“America, the Beautiful,” Bates’s poem, set to music, became the United States’ unofficial anthem, a hymn of love of country. There are plenty of better poems about America, the land and the people, including Walt Whitman’s “For You O Democracy,” written on the eve of the Civil War: “I will plant companionship thick as trees along all the rivers of America, / and along the shores of the great lakes, and all over the prairies, / I will make inseparable cities with their arms about each other’s necks.”
You can hear the echoes of Whitman in Bates.
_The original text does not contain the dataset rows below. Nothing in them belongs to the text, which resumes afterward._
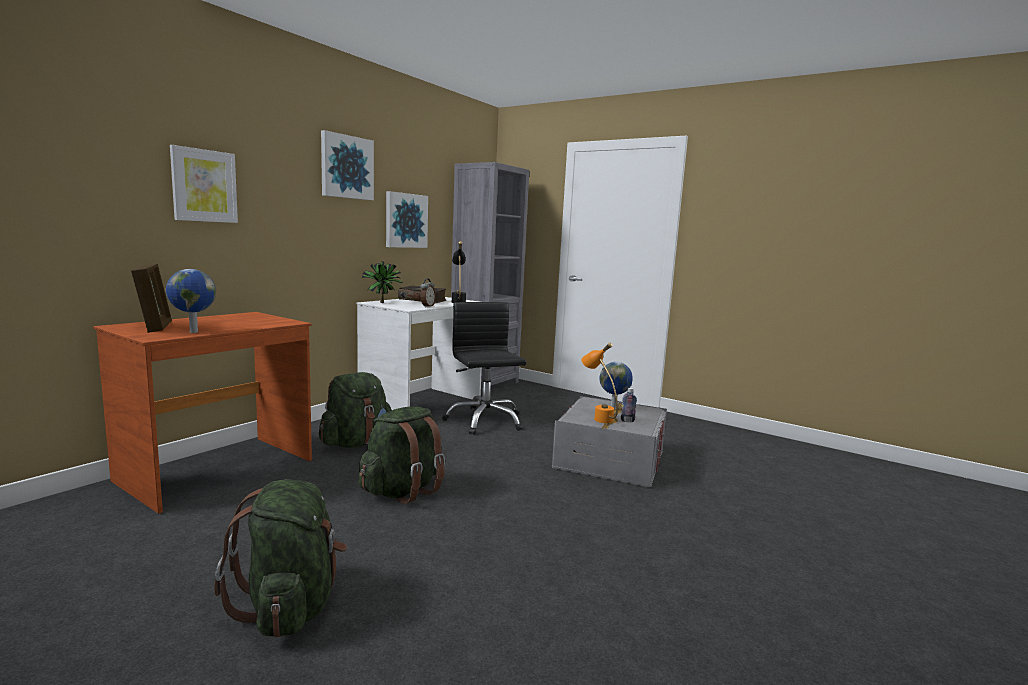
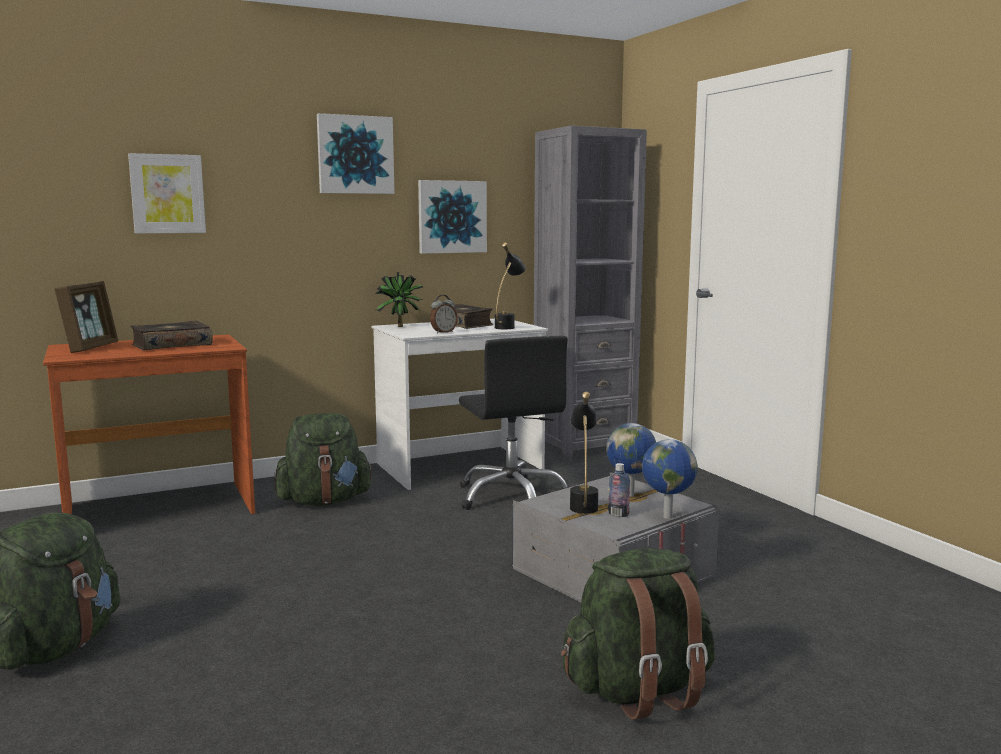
camera: 30 degrees right, 0 degrees up
(192, 332) = (108, 354): globe -> globe (666, 516)
(233, 322) = (171, 345): none -> book
(403, 490) = (300, 562): green backpack -> green backpack (638, 691)
(484, 421) = (512, 496): black office chair -> black office chair turned 150 degrees clockwise
(598, 417) = (583, 504): orange table lamp -> black table lamp

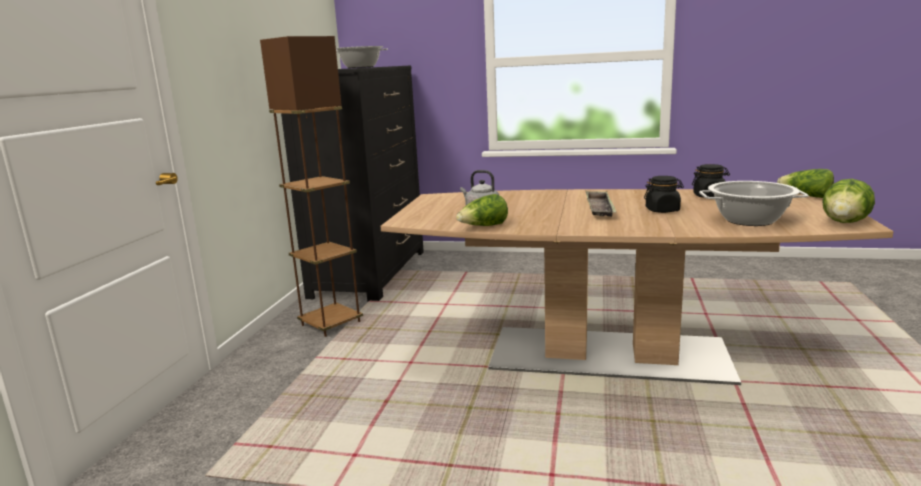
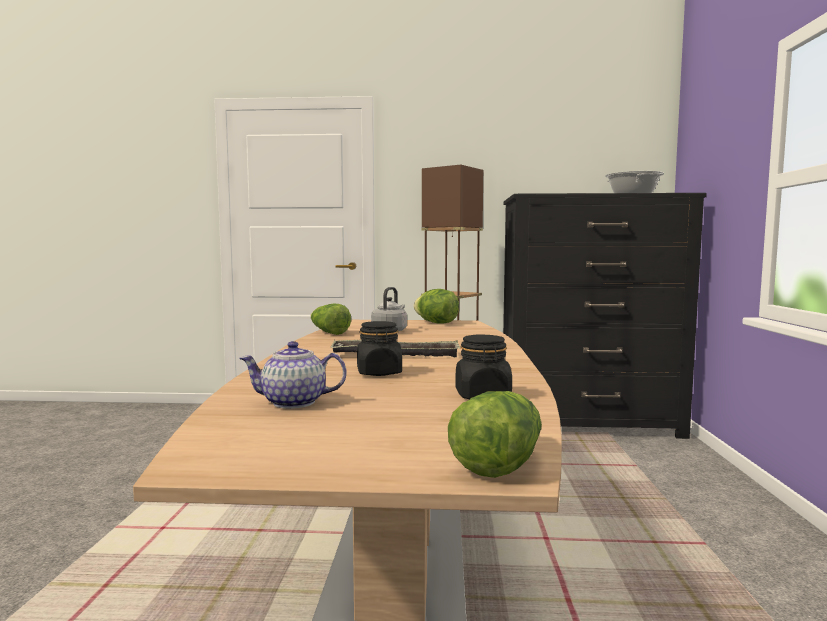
camera: 80 degrees right, 10 degrees down
(750, 220) = (294, 402): cooking pot -> teapot
(845, 222) = (231, 456): lettuce -> lettuce (436, 323)

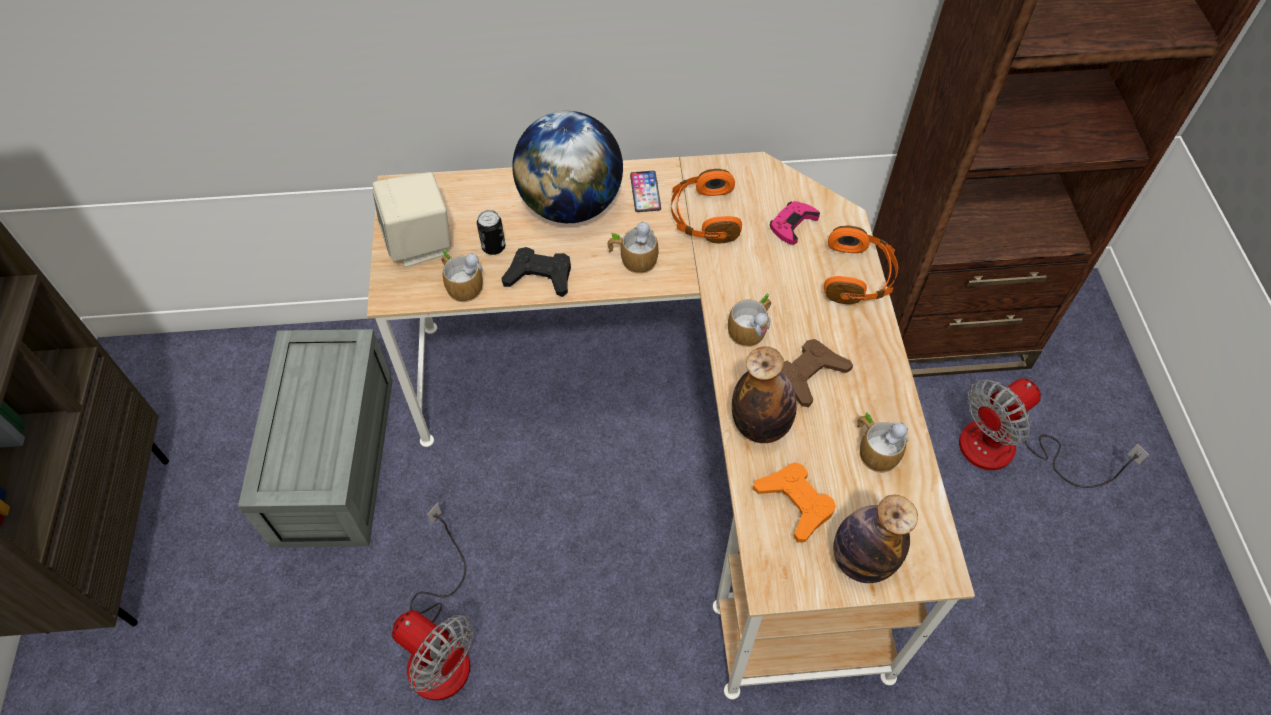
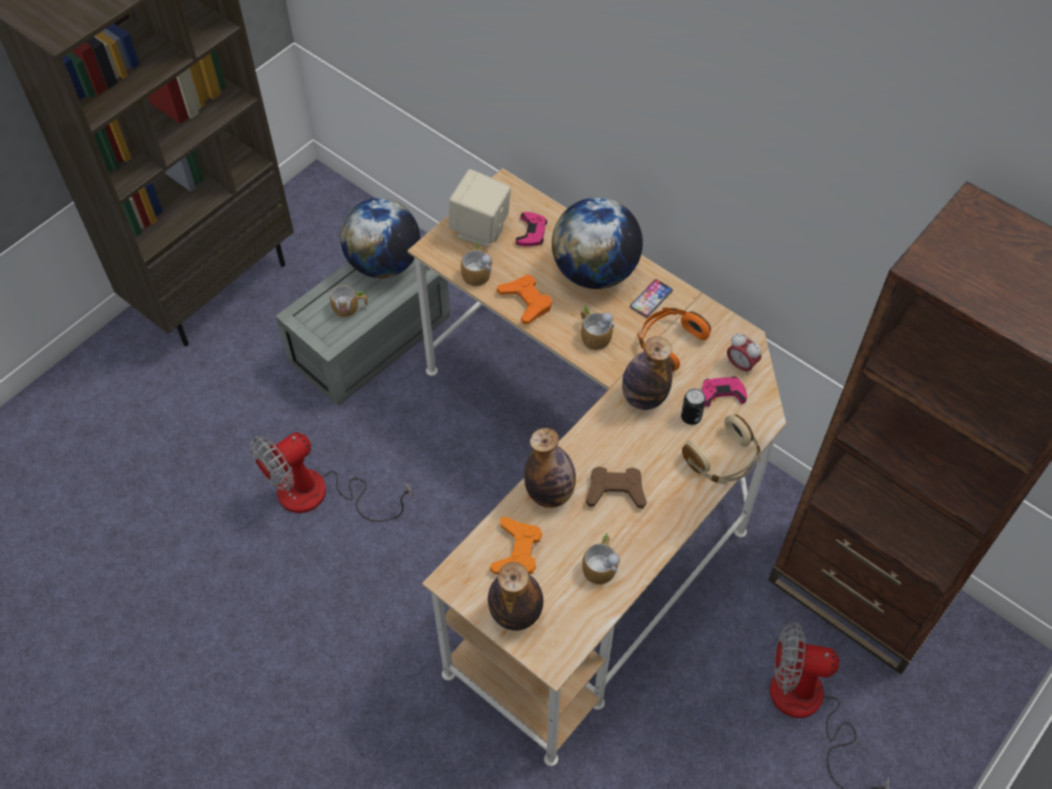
camera: 45 degrees right, 0 degrees up
(303, 369) = (384, 263): none -> globe
(441, 644) = (320, 495): fan -> fan turned 60 degrees clockwise
(473, 212) = (531, 232): none -> pink game controller
(493, 247) = (519, 263): can -> can (691, 417)
(540, 276) = (526, 302): black game controller -> orange game controller
(737, 278) = (643, 397): none -> bottle
(751, 328) = (614, 434): mug -> mug (350, 307)
(779, 191) = (740, 365): none -> alarm clock
(858, 277) = (723, 460): orange headphones -> beige headphones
You can hear an answer to both of them—an indictment of both of them—in Langston Hughes’s 1936 poem “Let America Be America Again”: “O, let America be America again— / The land that never has been yet— / And yet must be—the land where every man is free.” And you can hear a very different confession of love in Shirley Geok-lin Lim’s 1998 poem “Learning to Love America”: “because my son will bury me here / because countries are in our blood and we bleed them / because it is late and too late to change my mind / because it is time.”
Countries are in our blood and we bleed them. Lim’s poem sounds, at first, more raw than “America! America! God shed His grace on thee,” as if Bates’s poem dates to a simpler America. It does not. Americans of Katharine Lee Bates’s day were as politically divided as Americans of this day—arguably, they were more divided—over everything from immigration to land use to racial justice to economic inequality. And her America was similar to this America in more ways, too: It was wondrous and cruel, rich and poor, merciless and merciful, beautiful and ugly.